17 July, 2009

Choosing Books for Children

Someone asking for recommendations for good speculative fiction for children and teenagers got me thinking. As a culture we tend to feed young people the most awful rubbish in this genre. I don't mean books that are badly written or poorly plotted, I mean unrealistic fantasy.

People picking books for youngsters tend to avoid sex and violence, quite reasonably, but will not balk at choosing a book full of unicorns or angels, talking animals and walking trees. Does anybody ever stop to wonder which will do more harm to a young mind, the reality of sex and violence, or the unreality of fantasy and religion? Truth? Or make-believe?

How can we expect children to mature into adults who can understand and cope with the real world if we feed them bizarre fantasy worlds and strictly-censored distortions? As a society we warn parents that TV shows might contain 'themes' - usually meaning the story deals with drug abuse, incest, torture, sex, or some other set of issues that many children could use our help in understanding. Yet there are no warnings for shows that involve magic beings (vampire stories, religious broadcasts, talking dogs, psychics, etc.), vigilanteism (Batman, for instance), or state-sanctioned violence (cop shows, P.I. shows, and war stories).

I'm sure that finding suitable books for children is hard but that doesn't mean we have to feed them the strange fare that currently passes for acceptable. Forgetting the complete abandonment of reality most of these stories represent, just consider the political statements that most fairy stories (and fantasy novels) make about the legitimacy of inherited power, or the complete abnegation of personal moral responsibility implicit in any story involving 'higher powers' (as gods tend to be called in fiction these days) who dictate or enforce moral absolutes.

We can't expect a world full of morally responsible, socially skilled, and politically sophisticated adults if we give our children unrealistic, nonsense to read.


Anonymous said...

We were brought up on fairy tales, Rupert Bear, Winnie the Pooh, talking trains, talking cats etc etc. But we are rational, aren't we?

graywave said...

Are we? Are we really? How many people actually believe in all this nonsense? I don't mean talking trains particularly - you only have to meet one real train for the glamour to be gone forever - but I mean believers in animals that have human-level intelligence (or even psychic abilities), people who can communicate with the dead, people who can 'see' the future, people who can read minds, magical beings who live among us, or above us, people who believe in souls, gods, the ability to manipulate 'luck', people who believe in 'destiny' and 'curses', people who believe they are being 'watched over', or that magic beings listen to them and even talk back to them.

Sure, we were all fed mickey Mouse and Father Christmas and God and we didn't all turn out completely bonkers. But I believe that this treatment of children distorts their perception of reality, weakens their ability to reason from evidence, and creates a bias towards belief in irrational, supernatural claims.

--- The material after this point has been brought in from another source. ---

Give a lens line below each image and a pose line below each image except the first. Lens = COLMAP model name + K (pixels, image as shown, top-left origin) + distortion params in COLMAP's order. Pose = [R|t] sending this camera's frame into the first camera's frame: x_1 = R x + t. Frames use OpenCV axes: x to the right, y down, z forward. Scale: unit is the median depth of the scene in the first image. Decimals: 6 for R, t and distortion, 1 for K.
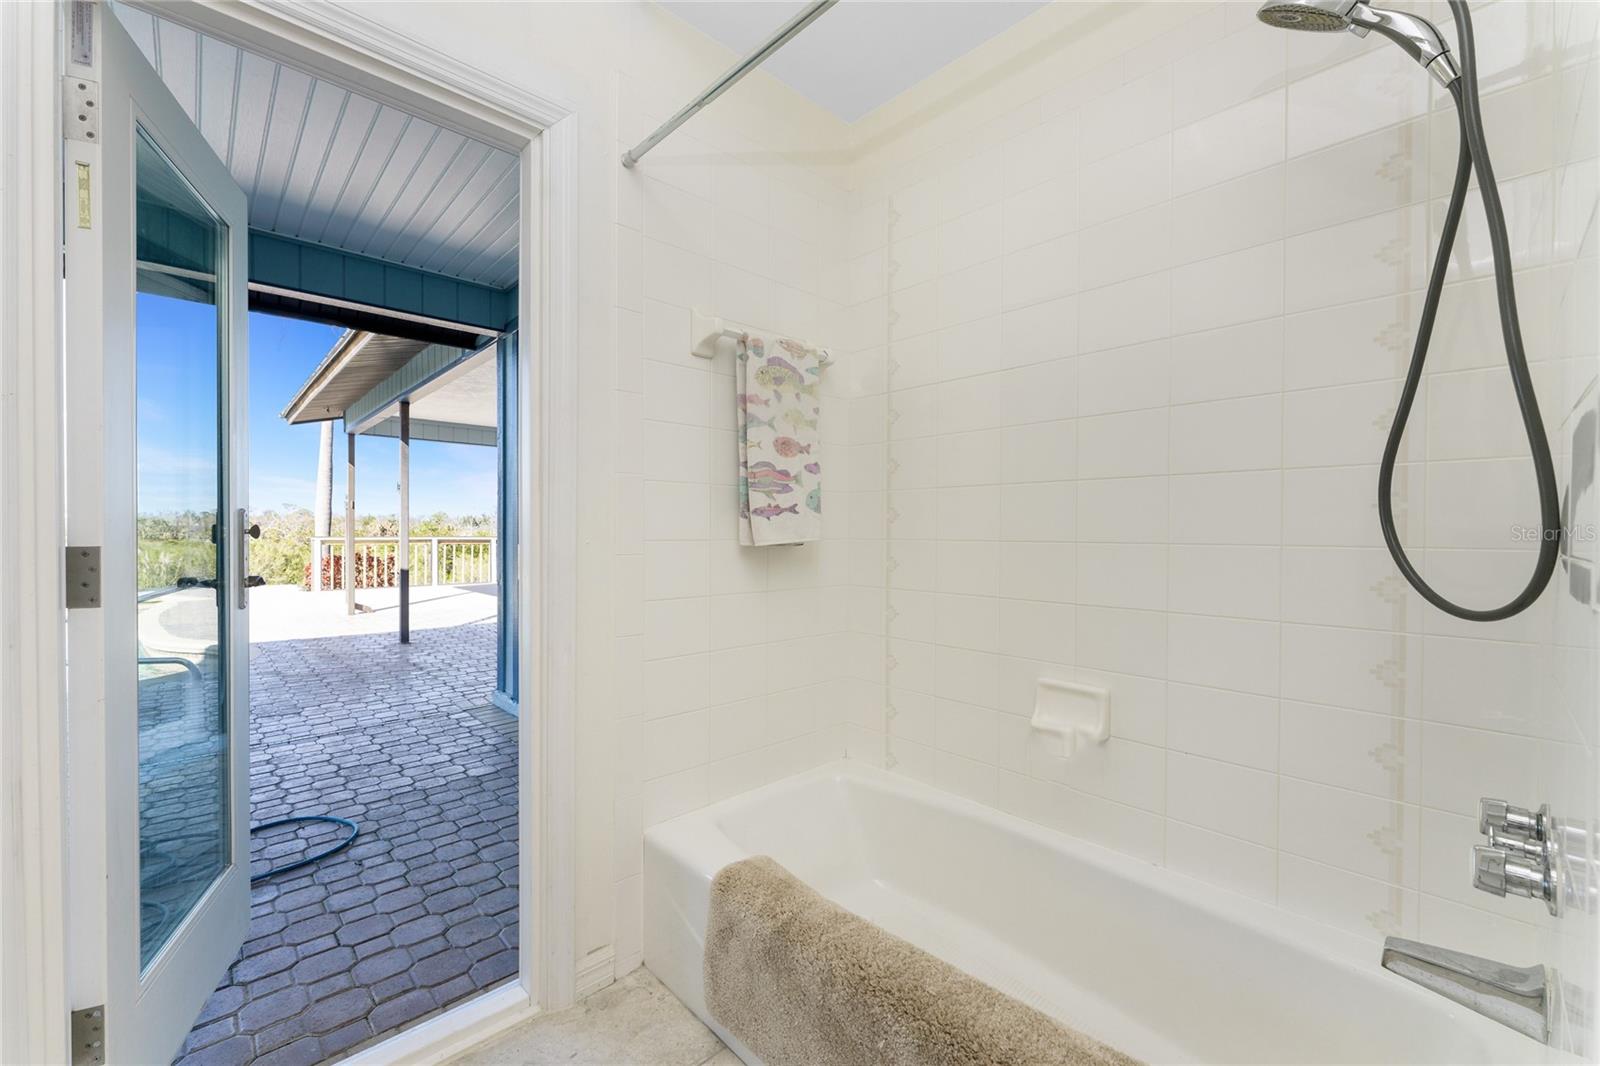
lens RADIAL K [[649.6, 0, 804.3], [0, 649.6, 536.4], [0, 0, 1]] dist [0.000072, -0.000557]
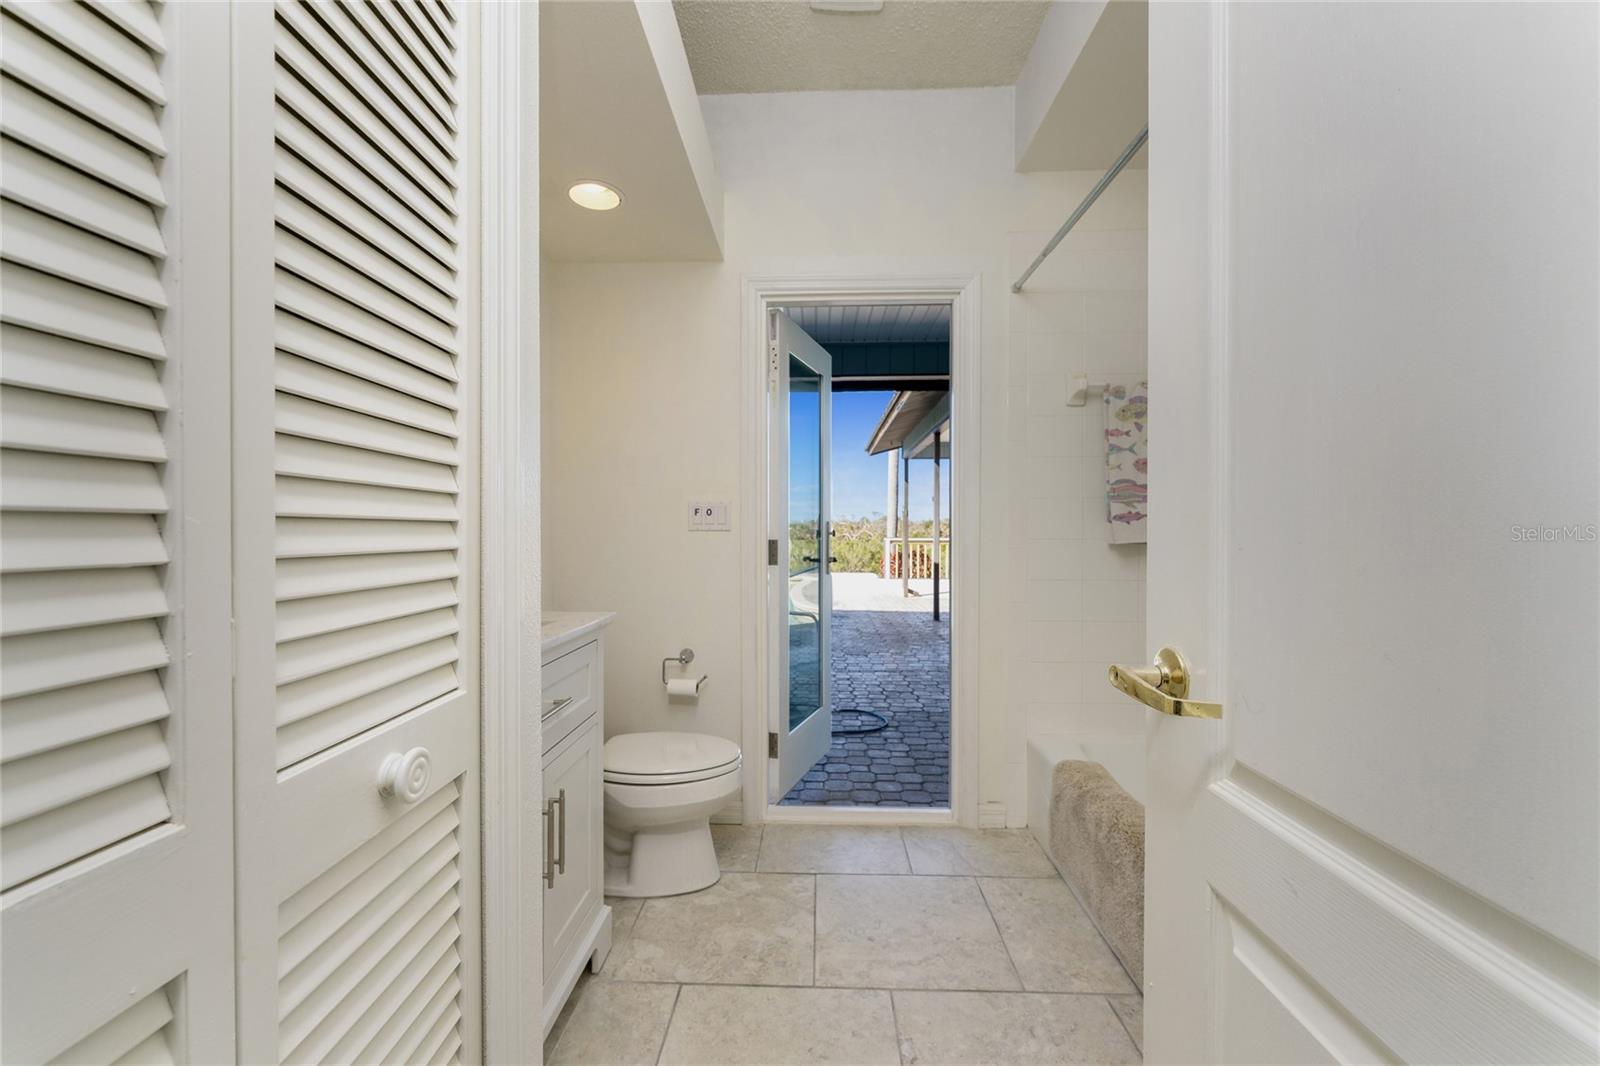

Of course we're not all crazy because of what people did to us as children, just as we do not all use corporal punishment on our children just because it was used on us, but the great majority of people who do hit their kids also say things like, "My Mum used to slap me when I was little and it never did me any harm."

KylieQ said...

Do you mean there are no unicorns, angels, talking animals or walking trees??? Do you know what you are doing to me by suggesting this? Lack of unicorns and angels I can accept but I refuse to believe that animals do not talk and trees do not walk. I'm not listening anymore.

graywave said...

Actually, Kylie, the trees all talk (haven't you heard them whispering together in the wind?) and walk about and even dance in the night (every now and then they have a bit too much to drink and they fall over and that's why you sometimes see them lying on the ground in the morning.) Animals talk too, of course, but only about food, and only in code so that people don't know what they're plotting to steal next.

I apologise sincerely for upsetting you and trust you will continue to drop in and listen to my rants from time to time, however ill-informed they are.


KylieQ said...

Ha ha, now every time I see a fallen tree, I'm going to wonder how drunk it got the night before.